Suppose we want to know what the rules of football are – what the nature of football is. Who do we ask? Where should we search for an answer? Which person or source we choose to treat as authoritative is pretty important in cases like this since the Green Bay Packers fan will tell us something very different the Manchester United fan will. And if we, in our attempt to be very thorough and even handed, go to both sources and (obviously) get two different and incompatible answers, how will we decide what the “true” rules or nature of football really are?
Let us now suppose that we want to know what the rules of truth are – what the nature of truth is. Who do we ask? Where should we search for an answer? More importantly, I suppose, is what do we actually do? Who do we actually ask? The philosopher. The intellectual historian. The philologist. The linguist. The dictionary. In short, we consult the academic and the books he has written. But why in the world would we ever assume that the scientists and philosophers see truth in the same way that the non-academic rest of the world sees it? What makes us think that the academic’s search for truth is a game that is played by the same rules as we play by in our everyday lives? Why should we allow academics to be the final authority on ought and ought not to believe?

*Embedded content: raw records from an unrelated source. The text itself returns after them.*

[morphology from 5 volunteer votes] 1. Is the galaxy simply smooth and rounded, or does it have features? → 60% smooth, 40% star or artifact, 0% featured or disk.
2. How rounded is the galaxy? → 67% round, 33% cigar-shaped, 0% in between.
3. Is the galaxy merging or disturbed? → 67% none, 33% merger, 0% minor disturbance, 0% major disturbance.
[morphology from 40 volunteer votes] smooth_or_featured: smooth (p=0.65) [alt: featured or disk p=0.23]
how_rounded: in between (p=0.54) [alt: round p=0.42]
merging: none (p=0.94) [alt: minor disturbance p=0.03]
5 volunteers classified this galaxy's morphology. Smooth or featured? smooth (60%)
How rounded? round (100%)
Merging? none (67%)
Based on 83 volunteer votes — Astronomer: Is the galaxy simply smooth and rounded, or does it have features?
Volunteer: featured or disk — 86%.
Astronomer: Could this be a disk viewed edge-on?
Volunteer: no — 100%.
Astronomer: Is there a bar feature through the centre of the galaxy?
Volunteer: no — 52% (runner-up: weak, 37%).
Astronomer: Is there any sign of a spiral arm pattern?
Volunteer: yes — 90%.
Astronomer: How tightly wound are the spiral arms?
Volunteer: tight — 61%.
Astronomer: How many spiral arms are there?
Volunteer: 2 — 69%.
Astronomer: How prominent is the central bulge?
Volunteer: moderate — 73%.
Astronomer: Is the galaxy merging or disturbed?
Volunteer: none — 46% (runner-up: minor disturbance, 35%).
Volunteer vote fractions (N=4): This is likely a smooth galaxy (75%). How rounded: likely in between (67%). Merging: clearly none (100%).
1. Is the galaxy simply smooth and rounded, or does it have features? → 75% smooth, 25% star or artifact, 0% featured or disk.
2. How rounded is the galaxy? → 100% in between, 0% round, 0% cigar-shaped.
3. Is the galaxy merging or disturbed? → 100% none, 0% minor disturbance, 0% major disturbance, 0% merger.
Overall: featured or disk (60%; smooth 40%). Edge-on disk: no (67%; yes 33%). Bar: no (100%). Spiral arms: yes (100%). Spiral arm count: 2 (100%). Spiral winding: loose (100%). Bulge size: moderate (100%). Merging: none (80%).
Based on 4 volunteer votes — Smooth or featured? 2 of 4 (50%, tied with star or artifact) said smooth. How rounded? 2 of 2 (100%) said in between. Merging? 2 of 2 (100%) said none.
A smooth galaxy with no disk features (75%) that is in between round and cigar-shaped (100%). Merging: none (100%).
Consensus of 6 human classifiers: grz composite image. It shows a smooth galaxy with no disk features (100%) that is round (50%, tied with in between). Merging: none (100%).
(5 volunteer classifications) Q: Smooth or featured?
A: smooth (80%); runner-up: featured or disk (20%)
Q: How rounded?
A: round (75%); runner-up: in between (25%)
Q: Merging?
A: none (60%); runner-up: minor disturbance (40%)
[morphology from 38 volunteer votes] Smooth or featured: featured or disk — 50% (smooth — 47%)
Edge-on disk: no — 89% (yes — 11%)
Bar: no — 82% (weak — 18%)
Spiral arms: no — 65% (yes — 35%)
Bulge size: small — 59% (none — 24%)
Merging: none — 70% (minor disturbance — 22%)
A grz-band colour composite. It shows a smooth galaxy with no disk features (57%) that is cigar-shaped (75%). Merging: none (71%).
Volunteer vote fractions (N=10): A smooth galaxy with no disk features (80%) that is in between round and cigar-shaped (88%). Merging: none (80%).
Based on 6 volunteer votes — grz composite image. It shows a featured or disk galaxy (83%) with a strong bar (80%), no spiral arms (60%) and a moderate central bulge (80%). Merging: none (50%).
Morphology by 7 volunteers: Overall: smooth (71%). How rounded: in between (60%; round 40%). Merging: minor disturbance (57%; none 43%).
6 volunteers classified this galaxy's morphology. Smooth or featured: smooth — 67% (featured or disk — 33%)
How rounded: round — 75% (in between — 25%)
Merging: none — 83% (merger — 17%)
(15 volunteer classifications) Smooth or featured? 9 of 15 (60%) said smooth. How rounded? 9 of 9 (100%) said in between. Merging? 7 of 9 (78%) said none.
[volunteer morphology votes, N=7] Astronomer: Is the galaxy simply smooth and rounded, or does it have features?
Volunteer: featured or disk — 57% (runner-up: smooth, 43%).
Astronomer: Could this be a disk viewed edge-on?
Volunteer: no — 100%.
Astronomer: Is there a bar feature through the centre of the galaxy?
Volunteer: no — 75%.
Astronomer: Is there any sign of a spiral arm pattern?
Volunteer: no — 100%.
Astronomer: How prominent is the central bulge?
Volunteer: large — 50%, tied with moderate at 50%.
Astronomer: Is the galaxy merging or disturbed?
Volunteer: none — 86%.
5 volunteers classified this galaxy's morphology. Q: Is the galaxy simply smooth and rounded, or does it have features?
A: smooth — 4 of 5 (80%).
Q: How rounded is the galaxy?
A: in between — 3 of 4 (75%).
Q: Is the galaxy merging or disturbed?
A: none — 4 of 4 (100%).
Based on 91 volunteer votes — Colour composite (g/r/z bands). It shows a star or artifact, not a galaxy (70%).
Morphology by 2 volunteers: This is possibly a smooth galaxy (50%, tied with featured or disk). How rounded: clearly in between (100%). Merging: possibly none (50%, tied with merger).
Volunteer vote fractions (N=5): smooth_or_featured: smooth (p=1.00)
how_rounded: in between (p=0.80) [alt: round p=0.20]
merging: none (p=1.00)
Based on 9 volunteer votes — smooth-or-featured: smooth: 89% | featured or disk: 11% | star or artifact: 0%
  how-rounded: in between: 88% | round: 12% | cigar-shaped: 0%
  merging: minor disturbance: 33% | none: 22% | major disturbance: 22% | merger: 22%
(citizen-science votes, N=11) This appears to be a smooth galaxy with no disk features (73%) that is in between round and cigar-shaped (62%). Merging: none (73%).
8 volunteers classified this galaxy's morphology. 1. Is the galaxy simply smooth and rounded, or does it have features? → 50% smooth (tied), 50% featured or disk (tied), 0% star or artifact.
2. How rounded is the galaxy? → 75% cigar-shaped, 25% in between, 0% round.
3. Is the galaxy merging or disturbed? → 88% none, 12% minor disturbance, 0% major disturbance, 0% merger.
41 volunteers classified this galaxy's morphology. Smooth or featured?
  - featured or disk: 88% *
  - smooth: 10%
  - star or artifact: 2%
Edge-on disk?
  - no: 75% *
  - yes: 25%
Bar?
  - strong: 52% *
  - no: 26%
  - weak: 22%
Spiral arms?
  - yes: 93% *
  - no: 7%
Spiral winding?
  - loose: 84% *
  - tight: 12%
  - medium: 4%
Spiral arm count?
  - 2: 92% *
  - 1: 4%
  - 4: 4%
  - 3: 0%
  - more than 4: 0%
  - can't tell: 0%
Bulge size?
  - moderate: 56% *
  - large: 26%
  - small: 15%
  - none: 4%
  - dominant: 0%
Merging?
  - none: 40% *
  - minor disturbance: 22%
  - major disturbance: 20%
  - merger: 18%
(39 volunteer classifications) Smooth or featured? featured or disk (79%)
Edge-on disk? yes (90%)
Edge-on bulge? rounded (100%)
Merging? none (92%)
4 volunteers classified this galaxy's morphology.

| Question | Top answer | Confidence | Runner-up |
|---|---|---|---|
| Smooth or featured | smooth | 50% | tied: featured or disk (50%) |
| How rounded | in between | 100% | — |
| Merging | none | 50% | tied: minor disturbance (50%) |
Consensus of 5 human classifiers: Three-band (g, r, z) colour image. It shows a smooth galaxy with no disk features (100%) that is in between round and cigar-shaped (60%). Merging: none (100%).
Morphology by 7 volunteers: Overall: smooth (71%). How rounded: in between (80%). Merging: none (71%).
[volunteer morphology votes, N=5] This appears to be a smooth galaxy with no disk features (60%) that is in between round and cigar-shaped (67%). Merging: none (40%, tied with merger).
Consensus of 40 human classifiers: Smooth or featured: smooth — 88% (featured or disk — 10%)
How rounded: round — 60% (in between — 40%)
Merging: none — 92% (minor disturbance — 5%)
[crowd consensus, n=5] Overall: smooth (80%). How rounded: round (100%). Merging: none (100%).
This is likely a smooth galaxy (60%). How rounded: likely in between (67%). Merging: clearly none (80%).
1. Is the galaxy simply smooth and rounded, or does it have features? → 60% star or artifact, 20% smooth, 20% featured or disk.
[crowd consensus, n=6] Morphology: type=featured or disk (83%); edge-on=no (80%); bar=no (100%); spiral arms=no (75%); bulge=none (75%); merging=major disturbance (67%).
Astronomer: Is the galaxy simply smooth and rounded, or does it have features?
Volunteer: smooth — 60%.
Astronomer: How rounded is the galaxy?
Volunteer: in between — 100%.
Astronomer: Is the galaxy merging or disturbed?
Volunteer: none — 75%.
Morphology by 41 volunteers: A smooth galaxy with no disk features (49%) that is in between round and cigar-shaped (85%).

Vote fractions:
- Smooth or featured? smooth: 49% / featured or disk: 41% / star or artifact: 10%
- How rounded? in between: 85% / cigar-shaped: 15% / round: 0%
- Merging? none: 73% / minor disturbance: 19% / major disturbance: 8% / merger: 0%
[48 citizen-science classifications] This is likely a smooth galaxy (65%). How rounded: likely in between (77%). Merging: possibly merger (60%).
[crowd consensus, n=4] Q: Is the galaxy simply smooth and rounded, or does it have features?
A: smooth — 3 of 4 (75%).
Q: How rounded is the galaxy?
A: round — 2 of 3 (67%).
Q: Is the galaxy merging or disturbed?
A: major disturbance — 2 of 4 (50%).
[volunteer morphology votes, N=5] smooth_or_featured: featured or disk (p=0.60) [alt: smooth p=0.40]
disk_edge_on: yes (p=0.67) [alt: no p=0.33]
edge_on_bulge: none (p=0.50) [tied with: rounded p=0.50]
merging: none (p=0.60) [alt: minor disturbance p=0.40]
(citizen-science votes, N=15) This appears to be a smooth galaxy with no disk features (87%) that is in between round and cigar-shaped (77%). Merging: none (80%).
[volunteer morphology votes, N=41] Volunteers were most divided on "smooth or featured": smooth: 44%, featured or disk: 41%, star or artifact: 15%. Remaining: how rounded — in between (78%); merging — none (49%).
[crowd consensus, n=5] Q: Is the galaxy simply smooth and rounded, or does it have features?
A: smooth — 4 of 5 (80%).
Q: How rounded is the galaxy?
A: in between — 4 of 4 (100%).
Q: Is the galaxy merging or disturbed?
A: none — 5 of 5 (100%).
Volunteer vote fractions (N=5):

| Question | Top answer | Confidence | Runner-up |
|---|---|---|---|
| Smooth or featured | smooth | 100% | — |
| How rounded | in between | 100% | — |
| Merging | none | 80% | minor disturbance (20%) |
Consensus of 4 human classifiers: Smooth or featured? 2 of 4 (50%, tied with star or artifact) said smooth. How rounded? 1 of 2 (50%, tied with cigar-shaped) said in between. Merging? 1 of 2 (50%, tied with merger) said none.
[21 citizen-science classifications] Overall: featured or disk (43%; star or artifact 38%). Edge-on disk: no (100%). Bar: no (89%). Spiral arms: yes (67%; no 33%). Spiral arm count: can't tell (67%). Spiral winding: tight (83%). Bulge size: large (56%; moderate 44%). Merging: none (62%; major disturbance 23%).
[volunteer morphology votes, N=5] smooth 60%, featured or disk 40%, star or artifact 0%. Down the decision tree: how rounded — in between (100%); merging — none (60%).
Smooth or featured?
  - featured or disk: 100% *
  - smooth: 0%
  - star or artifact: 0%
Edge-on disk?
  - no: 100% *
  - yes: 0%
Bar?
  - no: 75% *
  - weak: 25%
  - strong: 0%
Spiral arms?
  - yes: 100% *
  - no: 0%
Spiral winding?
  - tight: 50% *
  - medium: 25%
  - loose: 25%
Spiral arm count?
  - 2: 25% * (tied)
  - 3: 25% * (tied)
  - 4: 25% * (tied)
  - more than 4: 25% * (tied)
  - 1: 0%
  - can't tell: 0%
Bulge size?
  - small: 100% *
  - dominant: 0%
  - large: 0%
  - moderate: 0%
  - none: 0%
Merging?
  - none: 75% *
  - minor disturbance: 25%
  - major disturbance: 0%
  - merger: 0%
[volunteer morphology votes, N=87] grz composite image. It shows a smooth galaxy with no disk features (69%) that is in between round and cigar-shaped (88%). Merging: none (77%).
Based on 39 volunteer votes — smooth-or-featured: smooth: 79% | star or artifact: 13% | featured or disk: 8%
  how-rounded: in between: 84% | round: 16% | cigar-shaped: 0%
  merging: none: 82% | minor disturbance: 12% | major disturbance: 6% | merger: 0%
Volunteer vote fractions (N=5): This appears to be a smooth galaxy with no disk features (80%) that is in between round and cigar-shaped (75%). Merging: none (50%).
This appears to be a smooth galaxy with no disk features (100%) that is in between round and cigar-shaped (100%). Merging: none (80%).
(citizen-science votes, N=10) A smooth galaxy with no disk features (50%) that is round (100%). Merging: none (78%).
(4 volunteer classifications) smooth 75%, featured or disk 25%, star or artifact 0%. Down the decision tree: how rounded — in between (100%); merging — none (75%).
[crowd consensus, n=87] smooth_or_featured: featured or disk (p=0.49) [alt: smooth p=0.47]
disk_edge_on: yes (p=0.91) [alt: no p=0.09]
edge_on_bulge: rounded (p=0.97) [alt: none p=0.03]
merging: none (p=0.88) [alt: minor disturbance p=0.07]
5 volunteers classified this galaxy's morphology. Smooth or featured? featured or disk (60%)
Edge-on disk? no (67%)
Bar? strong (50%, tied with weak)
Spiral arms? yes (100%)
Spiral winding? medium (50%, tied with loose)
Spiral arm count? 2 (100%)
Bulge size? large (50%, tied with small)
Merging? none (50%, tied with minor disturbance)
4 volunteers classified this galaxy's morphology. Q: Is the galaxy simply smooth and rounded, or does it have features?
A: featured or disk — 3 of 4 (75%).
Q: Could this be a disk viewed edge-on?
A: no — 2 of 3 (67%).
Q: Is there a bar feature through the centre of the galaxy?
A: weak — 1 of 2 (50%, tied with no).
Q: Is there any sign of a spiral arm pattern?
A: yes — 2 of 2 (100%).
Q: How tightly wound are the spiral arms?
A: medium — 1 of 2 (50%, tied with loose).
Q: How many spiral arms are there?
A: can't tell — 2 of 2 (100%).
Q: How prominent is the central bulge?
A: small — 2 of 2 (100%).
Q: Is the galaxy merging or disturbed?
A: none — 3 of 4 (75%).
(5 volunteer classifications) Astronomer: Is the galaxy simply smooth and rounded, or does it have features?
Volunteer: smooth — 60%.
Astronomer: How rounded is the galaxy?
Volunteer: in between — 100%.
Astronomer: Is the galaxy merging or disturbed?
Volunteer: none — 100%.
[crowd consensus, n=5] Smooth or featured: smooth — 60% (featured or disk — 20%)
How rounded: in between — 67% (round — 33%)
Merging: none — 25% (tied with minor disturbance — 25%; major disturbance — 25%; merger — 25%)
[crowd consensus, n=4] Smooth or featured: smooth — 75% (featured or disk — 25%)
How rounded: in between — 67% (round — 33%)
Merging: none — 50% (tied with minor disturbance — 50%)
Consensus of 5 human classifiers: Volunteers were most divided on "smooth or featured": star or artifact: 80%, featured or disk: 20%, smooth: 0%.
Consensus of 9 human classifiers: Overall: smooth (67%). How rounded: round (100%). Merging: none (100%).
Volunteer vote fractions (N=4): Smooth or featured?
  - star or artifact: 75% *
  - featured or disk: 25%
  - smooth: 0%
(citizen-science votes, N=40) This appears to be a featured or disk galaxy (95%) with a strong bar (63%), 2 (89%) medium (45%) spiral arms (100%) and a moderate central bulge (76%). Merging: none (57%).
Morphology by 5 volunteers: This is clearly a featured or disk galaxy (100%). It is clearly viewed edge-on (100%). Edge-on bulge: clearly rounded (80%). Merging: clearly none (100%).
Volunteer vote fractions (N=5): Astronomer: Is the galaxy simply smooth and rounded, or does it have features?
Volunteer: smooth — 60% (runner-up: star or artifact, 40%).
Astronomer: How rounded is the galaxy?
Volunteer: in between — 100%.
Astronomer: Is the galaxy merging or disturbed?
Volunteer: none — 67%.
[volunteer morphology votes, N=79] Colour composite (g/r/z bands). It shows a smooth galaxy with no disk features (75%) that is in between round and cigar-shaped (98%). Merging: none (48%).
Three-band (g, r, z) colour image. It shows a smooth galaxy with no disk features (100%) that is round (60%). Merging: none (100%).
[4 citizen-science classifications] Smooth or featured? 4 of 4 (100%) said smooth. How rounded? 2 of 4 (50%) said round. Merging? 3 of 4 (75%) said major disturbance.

The academic (if we’re still actually listening to him) would probably claim that there aren’t any alternatives – that he has the only real game in town. This, however, is simply not true. The academic sees truth as a set of facts – a collection of independent, but logically consistent pictures of the world which are binding regardless of context, values, traditions and/or authorities. But this is not how the non-academic views or has viewed truth. For them, context, values, traditions and/or authorities are and have always been part and parcel with truth.
So, since we have legitimate alternatives, why should we insist on consulting the academic or his books regarding the nature of truth? Why would we ever assume that his account is not self-serving, biased or otherwise skewed in some way, even if he himself does not recognize it? What reason do we have to think that his account – his list of rules – must somehow be binding on us non-academics any more than the rules of American football are binding on Manchester United? To be sure, we can let him have a word in our lives, but I see no reason why we must let him have the final word regardless of context, values, tradition and/or authorities.